Não têm um pelourinho aí na Praça do Município? (daqui, de Vila Real não consigo vislumbrar). Se sim, então é fácil:
Como o humilde trabalhador colocou a bandeira de “cabeça para baixo”, depois de a ter içado e arreado várias vezes para desenferrujar o sarilho, apesar da ajuda de outro humilde trabalhador, pelo menos, e da inspeção de um superior hierárquico (continuo a pensar que tudo foi intencional, mas deve ser do meu mau intento), devem coloca-lo na mesma posição, no pelourinho, o mesmo tempo que a bandeira esteve nessa posição incómoda.
Quem desligou a escada rolante deveria carregar, no mesmo tempo, pessoas nesse trajeto.
O responsável pelo incidente diplomático deveria ser obrigado a acompanhar a Princesa do Mônaco Charlene, em todas as ausências do Príncipe, claro, a suas custas.
E assim por diante: Quem anda a METER A MÃO no dinheiro público seja por influência, lóbi, compadrio etc. , sabem o que poderia ser feito nesse pelourinho… e escusava-mos de ter umas peças lindíssimas só para turista ver…

Anónimo disse...

Agora, imagine-se a quantidade de jolas que foram vendidas à custa da sede causada pelo esforço de subir as escadas...

Há que ter visão!

Anónimo disse...

Incrivel ... a história das credenciais é absolutamente vergonhosa, não ter existido qualquer tipo de responsabilização a quem denegriu a imagem de Portugal e dos Portugueses perante um país estrangeiro é de brandar aos céus ....

N371111

Anónimo disse...

Agora percebo esta fome do Mónaco de ficar com os nossos jogadores. É a vingança!

Rubi disse...

Ia comentar dando outro exemplo, do péssimo funcionamento do Consulado de Portugal em Londres, que me está a empurrar para a nacionalidade britânica por já não aguentar a travessia do deserto que representa o resolver questões simples. Mas sinceramente nem tenho pachorra de escrever sobre isso. Reforço apenas a ideia do senhor embaixador, que não há tradução para 'accountability' e nem para 'to cope with'!

Anónimo disse...

fez muito bem sr embaixador

Anónimo disse...

Tem toda a razão, Francisco Seixas da Costa!
a) Rilvas

Anónimo disse...

Há vários anos foi-me contada uma história que se teria passado na Suécia: Então os suecos chamavam aos portugueses e também aos espanhois emigrantes, os "manhenas". Isso queria dizer que eles por norma, sempre deixavam algo para fazer, para o dia seguinte (amanhã)...

Anónimo disse...

Isto de se ser "estrangeirado" em Portugal tem os seus "quês" até porque não se pode compreender as razões válidas para o que se verifica. Às vezes o sofrimento é mesmo pungente. Mas como diria um avô meu, depois de uma estadia na América em 1914: Se isto [Portugal] fosse igual a Nova York não tinha graça nenhuma.

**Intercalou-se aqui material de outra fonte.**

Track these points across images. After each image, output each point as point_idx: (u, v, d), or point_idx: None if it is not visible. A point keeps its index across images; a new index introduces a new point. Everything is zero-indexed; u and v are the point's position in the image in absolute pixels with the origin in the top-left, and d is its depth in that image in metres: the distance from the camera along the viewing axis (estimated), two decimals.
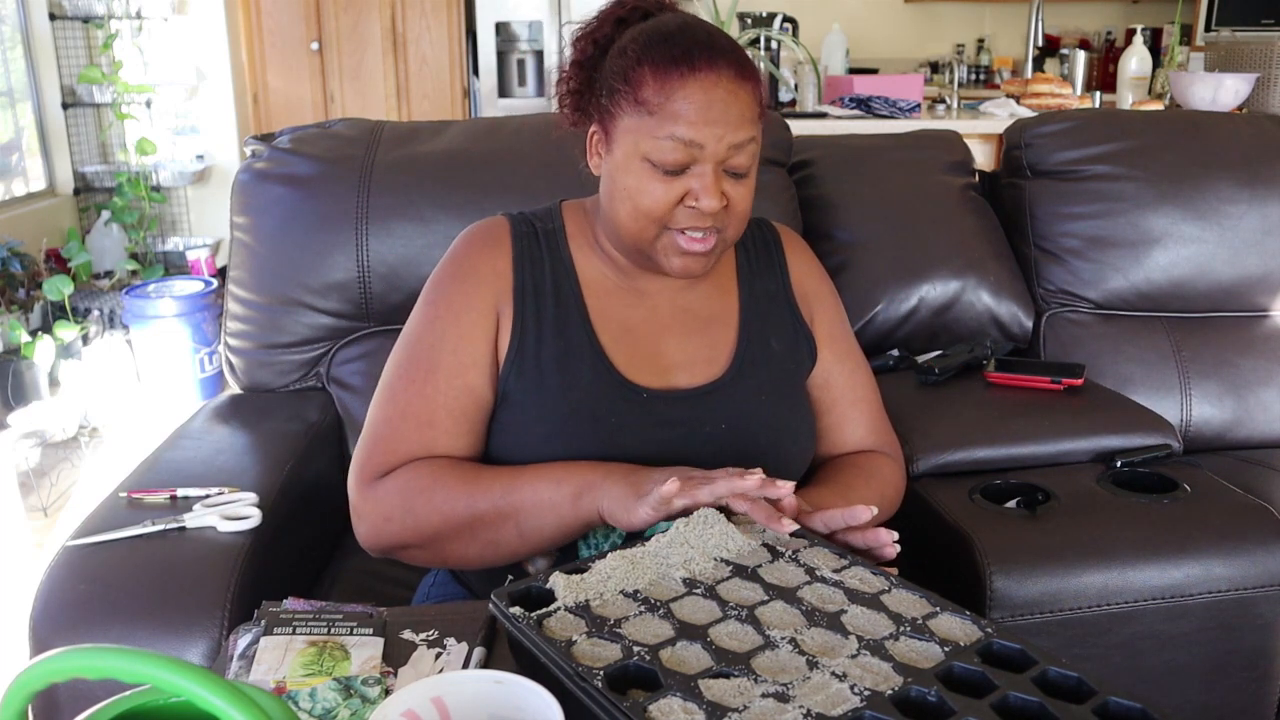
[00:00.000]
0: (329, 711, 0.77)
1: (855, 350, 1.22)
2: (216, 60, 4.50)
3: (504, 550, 1.00)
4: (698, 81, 0.97)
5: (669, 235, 1.03)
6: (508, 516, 0.98)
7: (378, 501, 1.01)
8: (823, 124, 3.00)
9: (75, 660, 0.50)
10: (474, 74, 4.94)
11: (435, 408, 1.04)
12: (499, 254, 1.10)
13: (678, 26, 1.01)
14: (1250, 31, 4.51)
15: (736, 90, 0.98)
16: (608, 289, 1.11)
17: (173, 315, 3.30)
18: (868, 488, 1.11)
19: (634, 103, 0.99)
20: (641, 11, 1.05)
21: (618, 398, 1.06)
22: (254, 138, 1.60)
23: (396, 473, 1.02)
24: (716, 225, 1.02)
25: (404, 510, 1.00)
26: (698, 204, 0.99)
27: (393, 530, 1.01)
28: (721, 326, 1.13)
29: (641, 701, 0.67)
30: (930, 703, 0.69)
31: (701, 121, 0.97)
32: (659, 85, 0.98)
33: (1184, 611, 1.20)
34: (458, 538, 1.00)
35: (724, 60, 0.98)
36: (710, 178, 0.99)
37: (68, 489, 2.84)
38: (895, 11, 6.09)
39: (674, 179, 1.00)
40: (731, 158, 1.00)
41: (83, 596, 1.07)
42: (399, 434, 1.04)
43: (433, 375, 1.05)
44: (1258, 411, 1.73)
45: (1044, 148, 1.83)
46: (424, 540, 1.01)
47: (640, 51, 1.00)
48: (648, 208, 1.01)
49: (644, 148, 0.99)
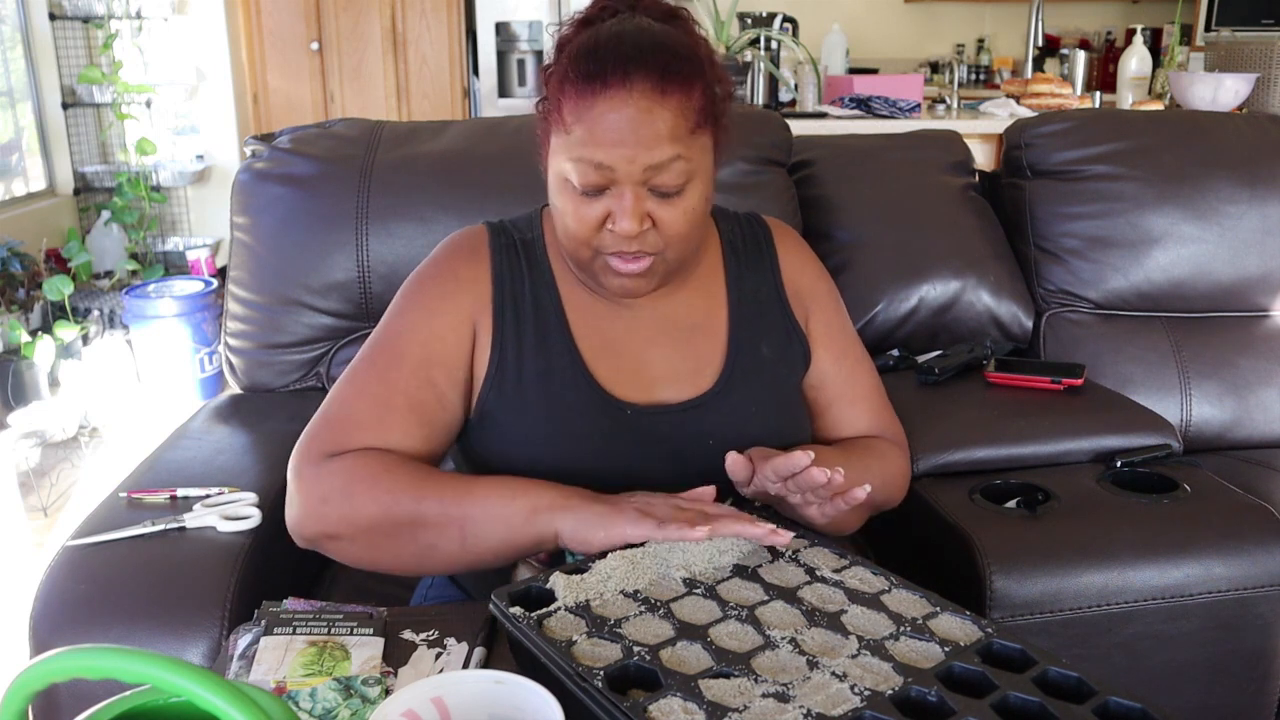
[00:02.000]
0: (329, 711, 0.77)
1: (855, 346, 1.18)
2: (216, 60, 4.50)
3: (440, 557, 0.95)
4: (607, 101, 0.92)
5: (602, 258, 0.99)
6: (454, 522, 0.93)
7: (318, 481, 0.96)
8: (823, 124, 3.00)
9: (75, 660, 0.50)
10: (474, 74, 4.94)
11: (394, 394, 1.00)
12: (477, 264, 1.07)
13: (606, 38, 0.95)
14: (1250, 31, 4.51)
15: (652, 107, 0.92)
16: (587, 300, 1.08)
17: (173, 315, 3.30)
18: (858, 463, 1.06)
19: (557, 120, 0.96)
20: (611, 11, 1.00)
21: (601, 415, 1.03)
22: (254, 138, 1.60)
23: (344, 456, 0.97)
24: (646, 248, 0.98)
25: (343, 495, 0.94)
26: (615, 227, 0.95)
27: (327, 515, 0.95)
28: (708, 335, 1.09)
29: (641, 701, 0.67)
30: (930, 703, 0.69)
31: (609, 143, 0.92)
32: (573, 104, 0.94)
33: (1184, 611, 1.20)
34: (395, 535, 0.94)
35: (640, 74, 0.92)
36: (628, 200, 0.94)
37: (68, 489, 2.84)
38: (895, 11, 6.09)
39: (594, 200, 0.96)
40: (653, 178, 0.94)
41: (83, 596, 1.07)
42: (353, 415, 1.00)
43: (397, 363, 1.02)
44: (1258, 411, 1.73)
45: (1044, 148, 1.83)
46: (357, 532, 0.94)
47: (565, 67, 0.95)
48: (574, 230, 0.98)
49: (564, 168, 0.96)
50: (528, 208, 1.15)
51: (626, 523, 0.87)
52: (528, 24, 4.82)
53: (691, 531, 0.85)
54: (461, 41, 4.89)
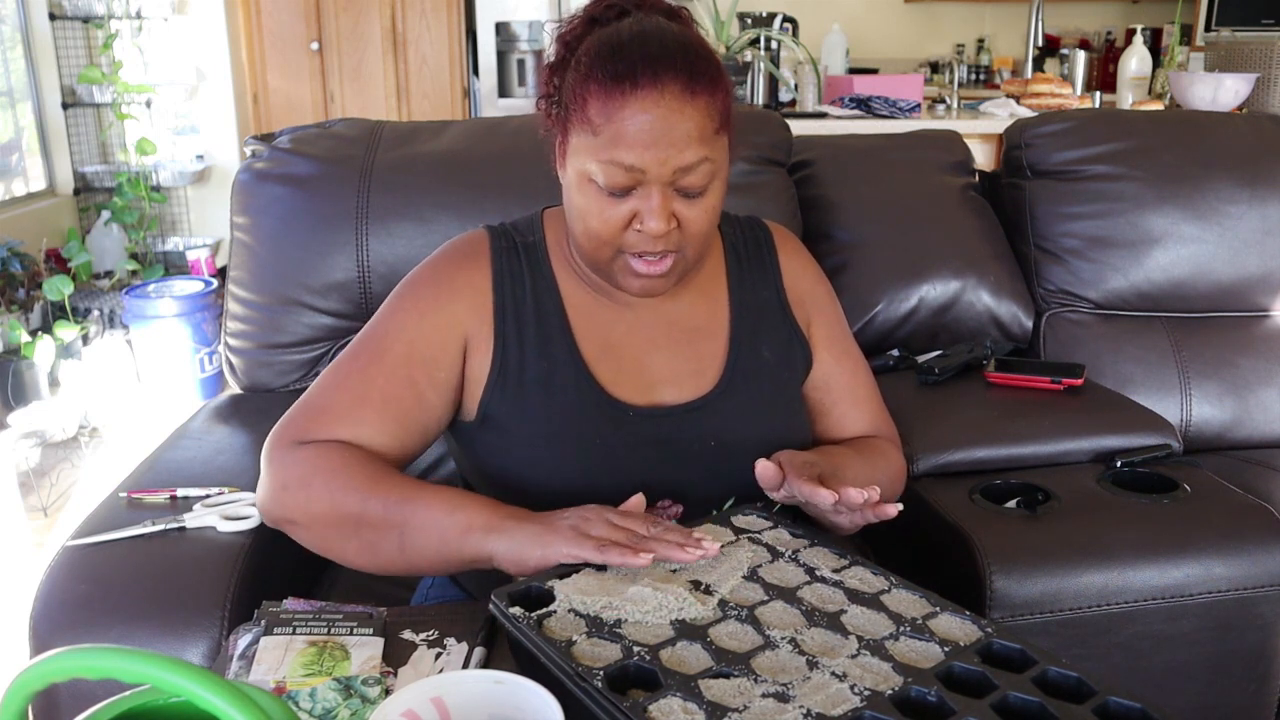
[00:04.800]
0: (329, 711, 0.77)
1: (854, 349, 1.20)
2: (216, 60, 4.51)
3: (381, 558, 0.95)
4: (639, 102, 0.92)
5: (623, 257, 0.99)
6: (394, 526, 0.93)
7: (283, 467, 0.97)
8: (823, 124, 3.00)
9: (75, 660, 0.50)
10: (474, 74, 4.94)
11: (372, 388, 1.01)
12: (477, 270, 1.07)
13: (629, 37, 0.94)
14: (1250, 31, 4.51)
15: (683, 108, 0.92)
16: (589, 302, 1.08)
17: (173, 315, 3.30)
18: (867, 465, 1.09)
19: (581, 120, 0.95)
20: (617, 9, 0.99)
21: (602, 418, 1.03)
22: (254, 138, 1.60)
23: (310, 446, 0.98)
24: (670, 247, 0.98)
25: (301, 484, 0.96)
26: (644, 227, 0.95)
27: (285, 501, 0.97)
28: (710, 337, 1.10)
29: (641, 701, 0.67)
30: (930, 703, 0.69)
31: (642, 145, 0.92)
32: (601, 105, 0.93)
33: (1184, 611, 1.20)
34: (341, 530, 0.95)
35: (670, 75, 0.92)
36: (657, 200, 0.94)
37: (68, 489, 2.84)
38: (895, 11, 6.09)
39: (620, 200, 0.96)
40: (680, 179, 0.94)
41: (83, 596, 1.06)
42: (328, 405, 1.01)
43: (379, 358, 1.02)
44: (1258, 411, 1.73)
45: (1044, 148, 1.83)
46: (311, 521, 0.96)
47: (588, 66, 0.94)
48: (596, 230, 0.97)
49: (589, 169, 0.95)
50: (528, 208, 1.16)
51: (563, 542, 0.85)
52: (528, 24, 4.82)
53: (634, 559, 0.81)
54: (461, 41, 4.89)
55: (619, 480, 0.99)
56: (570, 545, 0.84)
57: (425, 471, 1.47)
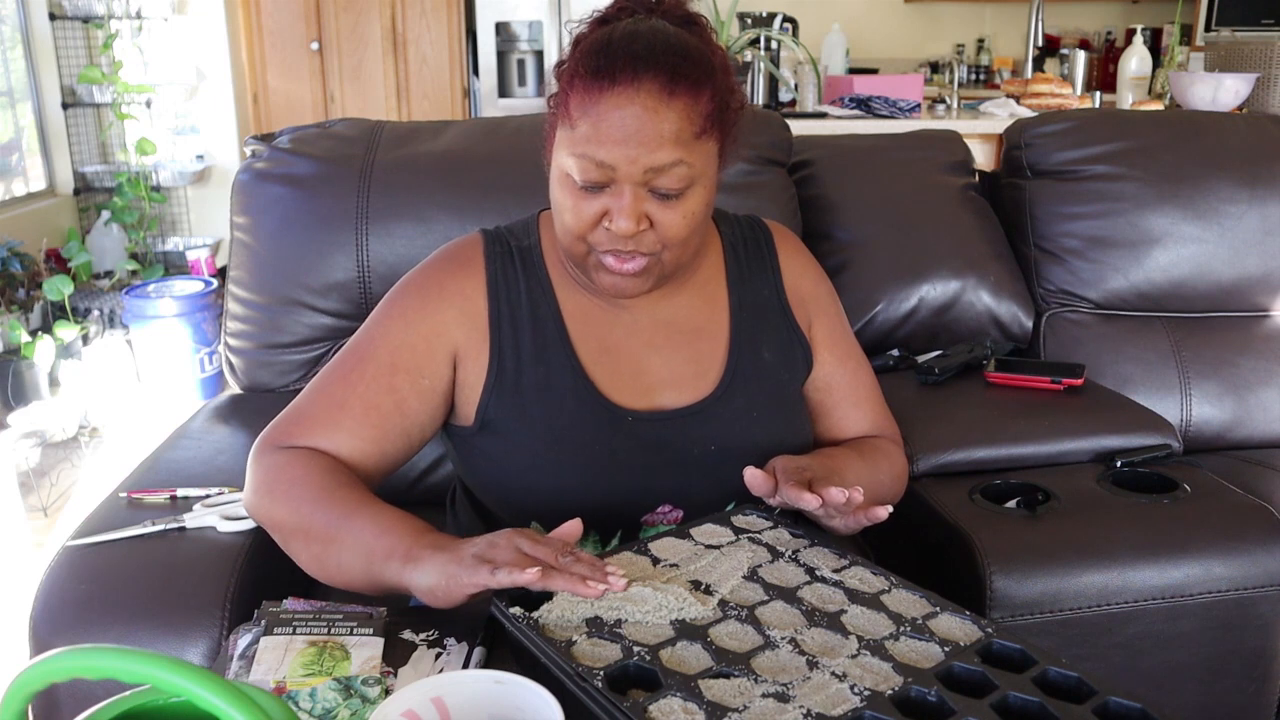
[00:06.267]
0: (329, 711, 0.77)
1: (855, 349, 1.19)
2: (216, 60, 4.50)
3: (328, 571, 0.93)
4: (614, 98, 0.91)
5: (595, 254, 0.99)
6: (333, 540, 0.92)
7: (260, 471, 0.98)
8: (823, 124, 3.00)
9: (75, 660, 0.50)
10: (474, 74, 4.94)
11: (351, 395, 1.01)
12: (469, 277, 1.06)
13: (620, 35, 0.94)
14: (1250, 31, 4.52)
15: (658, 108, 0.91)
16: (586, 305, 1.07)
17: (173, 315, 3.30)
18: (868, 465, 1.09)
19: (564, 114, 0.95)
20: (629, 12, 0.99)
21: (601, 422, 1.02)
22: (254, 138, 1.60)
23: (285, 452, 0.99)
24: (641, 249, 0.96)
25: (267, 489, 0.97)
26: (612, 225, 0.95)
27: (257, 505, 0.98)
28: (709, 339, 1.09)
29: (641, 701, 0.67)
30: (930, 703, 0.69)
31: (613, 141, 0.91)
32: (580, 99, 0.93)
33: (1184, 611, 1.20)
34: (296, 538, 0.95)
35: (649, 75, 0.91)
36: (627, 199, 0.93)
37: (68, 489, 2.84)
38: (895, 11, 6.09)
39: (594, 196, 0.95)
40: (653, 180, 0.93)
41: (83, 596, 1.07)
42: (309, 411, 1.02)
43: (361, 365, 1.03)
44: (1258, 411, 1.73)
45: (1044, 148, 1.83)
46: (274, 526, 0.97)
47: (575, 62, 0.95)
48: (570, 224, 0.97)
49: (566, 163, 0.95)
50: (527, 208, 1.15)
51: (463, 571, 0.81)
52: (528, 24, 4.82)
53: (522, 575, 0.77)
54: (461, 41, 4.89)
55: (618, 485, 0.99)
56: (469, 573, 0.81)
57: (425, 472, 1.47)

Portugalredecouvertes disse...

Sr. Embaixador
se calhar as pessoas responsáveis pela escada rolante estavam a preparar as festas da cidade!
o pessoal não é assim muito, e não poderá estar em vários sítios ao mesmo tempo.

Angela

EGR disse...

Senhor Embaixador : direi simplesmente que felizmente, ainda vai havendo quem, se indigne com tais episódios e os divulgue.
Pala minha parte agradeço-lhe.

Anónimo disse...

A escada não esteve avariada de propósito para as festas! Está há bem mais de oito dias e isso é uma situação muito recorrente. E a que se estraga é sempre a que sobe!
João Vieira

Anónimo disse...

Peço-lhe imensas desculpas, mas um processo disciplinar ao funcionário da bandeira é ir um bocadinho longe de mais. Veja lá a quantidade de processos disciplinares para omissões, imprecisões, erros de julgamento e outras, derivadas, muitas vezes, de idiossincrasias, não seriam aplicados, com mais razão, a pessoas com responsabilidades e de estatuto muito mais elevado.
Querer dar o exemplo a partir do senhor da bandeira parece-me, nos tempos que correm, mais do mesmo.